Home | About | Sematext search-lucene.com search-hadoop.com
 Search Hadoop and all its subprojects:

Switch to Threaded View
Accumulo >> mail # user >> filter on value ranges

Copy link to this message
Re: filter on value ranges
The best way is to build a separate numerical index on the salary field. The Accumulo table would look like this:

rowID colfam colqual value

0040000 salary employeeY [blank]
0041000 salary employeeJ [blank]
0042000 salary employeeV [blank]
0043000 salary employeeB [blank]
0044000 salary employeeR [blank]
0045000 salary employeeG [blank]
where 'employeeY' refers to the rowID of your main table.

A numerical index may need to deal with negative numbers, and with arbitrarily large numbers.

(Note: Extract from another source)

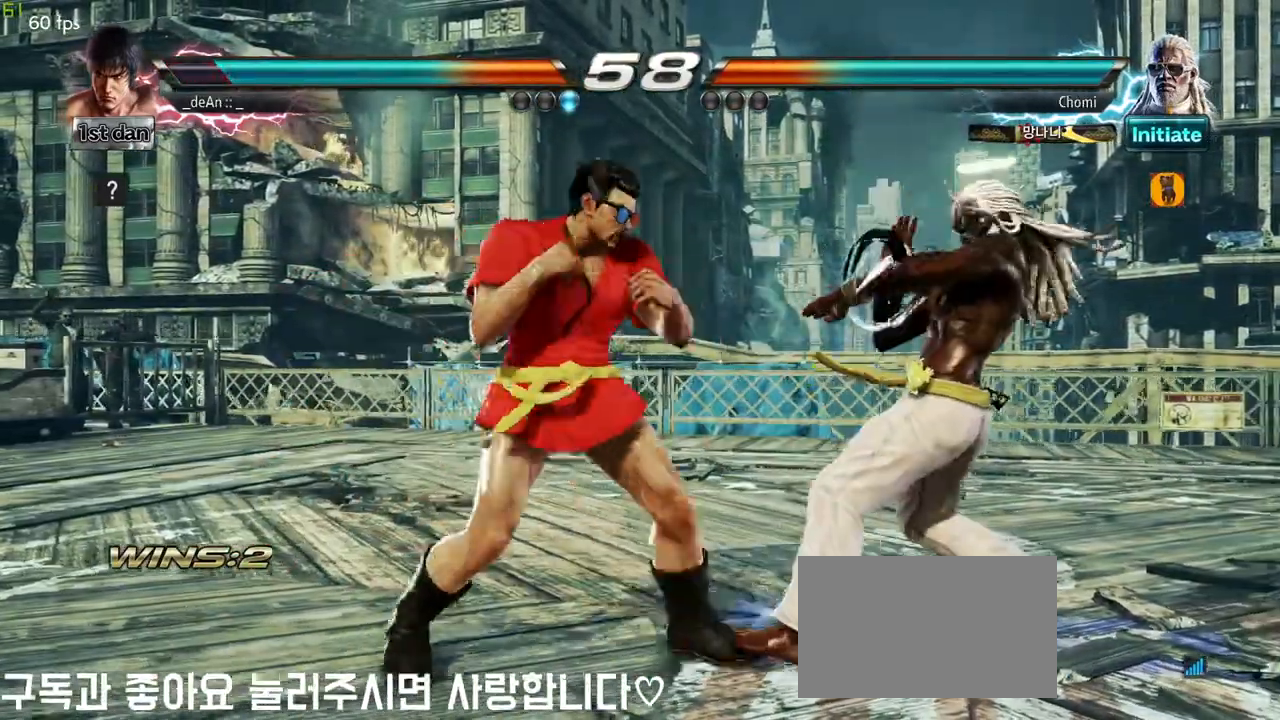
{"buttons": [], "left_stick": "center", "events": []}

Depending on your needs, you'll have to transform your numbers into strings that, when sorted lexicographically, reflect the proper numerical sort order you require. The above example uses 0-padding, which doesn't account for negative numbers or arbitrarily large numbers (i.e. numbers over 9,999,999 will not sort correctly).

Let's call your transform function trans()

Then you can answer your query via a single scan, starting at trans(X) and ending at trans(Y). If employee names are used as the rowID, you're done.

If the employee names are stored as values under a field in your main table, you extract the column qualifiers from the keys returned, and pass them in a List to a BatchScanner that is configured to scan your main table and retrieve the employee names, i.e. configured to retrieve just the column family:qualifier under which employee name is stored.

This is, admittedly, a pain. But it's doable and it scales.

On Mar 9, 2012, at 9:07 AM, Kini, Ameet M. wrote:

> In 1.4, is there a way to use built-in iterators to run the following query :
>   “get the name and salary of all employees where the salary is between X and Y”
> Assuming a straightforward schema where name and salary are both cq.
> I’d like both the cq restriction and the range predicate applied on the tservers.
> I see that Scanner.setColumnQualifierRegex would take care of the cq restriction. But I don’t know of a built-in iterator for the range predicate and I don’t know of how to compose those two iterators.
> Thanks,
> -Ameet Kini